OGSLP Online News

April 24, 2008




Industry Update: Lender of Last Resort Contingency Plans and Market Liquidity


As you know, there’s been an influx of articles and discussions about the need to reestablish the Lender of Last Resort (LLR) procedures to ensure continued access to student loans through the Federal Family Education Loan (FFEL) program. The potential need for such a program could be amplified as some lenders are choosing to at least temporarily suspend student loan lending due to the combination of cuts from last year’s College Cost Reduction & Access Act (CCRAA) and current credit market challenges. Rest assured that the FFEL community is hard at work on a variety of fronts to advocate for solutions to both issues.

Earlier this month, Mary Mowdy, OGSLP Executive Director, attended a meeting with Education Secretary Margaret Spellings, senior members of her staff and guarantor representatives. As a result of that meeting, work to develop standardized LLR procedures and agreements is ongoing between the Department of Education (DE) and a National Council of Higher Education Loan Programs (NCHELP) task force comprised of guarantor operational, leadership and legal experts. The work being done by the joint task force has been very intensive and fast paced, including daily two-hour conference calls this week with the goal of having DE-approved policy and procedures published by early summer. OGSLP and other guarantors are utilizing information from these conference calls to anticipate the preparations that will be needed to adopt LLR procedures. Here in Oklahoma, we’re also working with our lender of last resort, the Oklahoma Student Loan Authority, as we finalize plans for the LLR process.

Of course, we’re hopeful that LLR plans will never be needed. One of the most important ways to circumvent student access issues is to support legislative initiatives that include structural components designed to infuse capital into the student loan marketplace, improving liquidity. Our work within the FFEL community to resolve these credit market issues continues. Mary Mowdy will represent NCHELP in her role as Board Chair at an April 29 meeting with Secretary Spellings and trade association representatives to discuss liquidity concerns and possible solutions.
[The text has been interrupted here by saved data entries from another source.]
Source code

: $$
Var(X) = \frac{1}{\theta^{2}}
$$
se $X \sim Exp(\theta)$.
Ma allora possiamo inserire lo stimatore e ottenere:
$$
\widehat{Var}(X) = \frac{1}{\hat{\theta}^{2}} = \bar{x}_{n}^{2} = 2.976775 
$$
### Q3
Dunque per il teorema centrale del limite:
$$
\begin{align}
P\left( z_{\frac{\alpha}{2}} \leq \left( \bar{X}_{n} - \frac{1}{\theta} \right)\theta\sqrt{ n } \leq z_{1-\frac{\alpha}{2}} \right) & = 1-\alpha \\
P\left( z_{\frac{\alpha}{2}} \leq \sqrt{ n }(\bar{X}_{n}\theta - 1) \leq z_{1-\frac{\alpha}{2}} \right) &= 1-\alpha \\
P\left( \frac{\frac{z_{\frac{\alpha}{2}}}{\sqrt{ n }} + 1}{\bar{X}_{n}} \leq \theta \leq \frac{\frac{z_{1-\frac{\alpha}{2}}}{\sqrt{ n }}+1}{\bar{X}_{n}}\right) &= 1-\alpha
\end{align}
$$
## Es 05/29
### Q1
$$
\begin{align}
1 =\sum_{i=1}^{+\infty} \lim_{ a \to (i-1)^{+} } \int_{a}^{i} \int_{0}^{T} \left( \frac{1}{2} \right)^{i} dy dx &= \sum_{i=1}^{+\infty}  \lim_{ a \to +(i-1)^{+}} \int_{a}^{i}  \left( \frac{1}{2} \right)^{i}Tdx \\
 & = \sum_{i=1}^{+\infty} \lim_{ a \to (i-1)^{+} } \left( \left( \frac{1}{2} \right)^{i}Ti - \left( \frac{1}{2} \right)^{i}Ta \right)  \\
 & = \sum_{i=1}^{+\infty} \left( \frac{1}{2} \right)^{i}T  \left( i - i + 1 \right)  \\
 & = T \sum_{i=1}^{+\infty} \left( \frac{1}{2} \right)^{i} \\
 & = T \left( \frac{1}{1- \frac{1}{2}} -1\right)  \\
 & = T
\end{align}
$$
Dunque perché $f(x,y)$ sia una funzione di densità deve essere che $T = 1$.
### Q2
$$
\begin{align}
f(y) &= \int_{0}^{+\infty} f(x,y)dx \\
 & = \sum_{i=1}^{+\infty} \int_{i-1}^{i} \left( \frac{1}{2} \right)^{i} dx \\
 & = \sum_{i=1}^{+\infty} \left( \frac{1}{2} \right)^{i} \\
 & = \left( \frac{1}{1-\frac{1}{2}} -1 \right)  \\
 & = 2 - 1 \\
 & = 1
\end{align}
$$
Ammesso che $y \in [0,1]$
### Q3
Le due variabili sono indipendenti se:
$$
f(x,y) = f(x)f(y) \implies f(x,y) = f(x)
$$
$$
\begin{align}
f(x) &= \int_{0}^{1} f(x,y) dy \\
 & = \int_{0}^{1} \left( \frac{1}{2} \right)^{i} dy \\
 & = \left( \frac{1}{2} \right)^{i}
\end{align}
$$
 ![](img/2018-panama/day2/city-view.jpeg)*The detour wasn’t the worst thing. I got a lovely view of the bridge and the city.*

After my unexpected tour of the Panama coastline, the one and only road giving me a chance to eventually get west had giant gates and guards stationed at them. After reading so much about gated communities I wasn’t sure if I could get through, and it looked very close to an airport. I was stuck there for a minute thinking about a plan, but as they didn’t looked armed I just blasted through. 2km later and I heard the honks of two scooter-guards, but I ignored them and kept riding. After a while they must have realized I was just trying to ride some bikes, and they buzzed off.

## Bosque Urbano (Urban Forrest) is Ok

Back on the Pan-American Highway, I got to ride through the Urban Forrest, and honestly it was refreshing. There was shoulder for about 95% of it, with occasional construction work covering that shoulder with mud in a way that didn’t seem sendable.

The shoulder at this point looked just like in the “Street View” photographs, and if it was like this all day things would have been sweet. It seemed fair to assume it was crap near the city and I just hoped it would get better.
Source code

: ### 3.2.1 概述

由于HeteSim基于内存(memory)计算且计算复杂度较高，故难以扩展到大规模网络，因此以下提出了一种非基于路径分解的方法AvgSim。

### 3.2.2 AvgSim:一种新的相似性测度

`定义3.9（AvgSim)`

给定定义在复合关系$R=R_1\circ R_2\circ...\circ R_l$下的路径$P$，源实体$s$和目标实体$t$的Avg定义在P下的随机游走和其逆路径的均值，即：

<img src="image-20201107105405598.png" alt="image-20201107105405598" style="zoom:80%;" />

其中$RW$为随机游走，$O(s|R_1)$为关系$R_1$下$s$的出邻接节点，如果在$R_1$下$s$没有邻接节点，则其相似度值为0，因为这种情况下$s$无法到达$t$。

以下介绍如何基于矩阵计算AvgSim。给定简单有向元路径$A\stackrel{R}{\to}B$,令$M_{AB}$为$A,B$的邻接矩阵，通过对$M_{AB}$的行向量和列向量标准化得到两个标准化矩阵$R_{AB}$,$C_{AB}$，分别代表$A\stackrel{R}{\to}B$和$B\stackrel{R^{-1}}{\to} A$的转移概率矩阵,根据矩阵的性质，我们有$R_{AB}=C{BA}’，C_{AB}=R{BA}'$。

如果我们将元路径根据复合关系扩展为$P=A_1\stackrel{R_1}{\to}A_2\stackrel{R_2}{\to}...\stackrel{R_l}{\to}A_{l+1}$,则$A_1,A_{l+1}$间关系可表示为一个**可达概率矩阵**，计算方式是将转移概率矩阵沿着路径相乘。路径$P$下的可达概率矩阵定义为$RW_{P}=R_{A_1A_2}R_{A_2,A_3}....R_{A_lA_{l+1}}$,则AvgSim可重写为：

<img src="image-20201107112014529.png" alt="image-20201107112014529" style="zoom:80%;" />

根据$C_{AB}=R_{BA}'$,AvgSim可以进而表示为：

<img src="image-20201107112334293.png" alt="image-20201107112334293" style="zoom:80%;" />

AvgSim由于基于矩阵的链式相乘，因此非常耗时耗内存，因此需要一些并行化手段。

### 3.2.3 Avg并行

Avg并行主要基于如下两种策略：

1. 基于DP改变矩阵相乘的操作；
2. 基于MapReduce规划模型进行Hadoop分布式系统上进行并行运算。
We look forward to the outcomes of this meeting and will keep our customers updated on both of these important, interrelated issues.

We urge you to support current pending legislation that will provide liquidity back into the marketplace by contacting your congressional delegation members and expressing support for the FFELP liquidity measures included in any and all of four bills: HR 5715 (Ensuring Continued Access to Student Loans Act), which has passed the House; S 2815 (Strengthening Student Aid for All Act), which has similar provisions as HR 5715; and HR 5723 (Emergency Student Loan Market Liquidity Act) and its companion, Senate bill S. 2847. Although none of these efforts alone will solve the current liquidity problems, combined, they will help a great deal.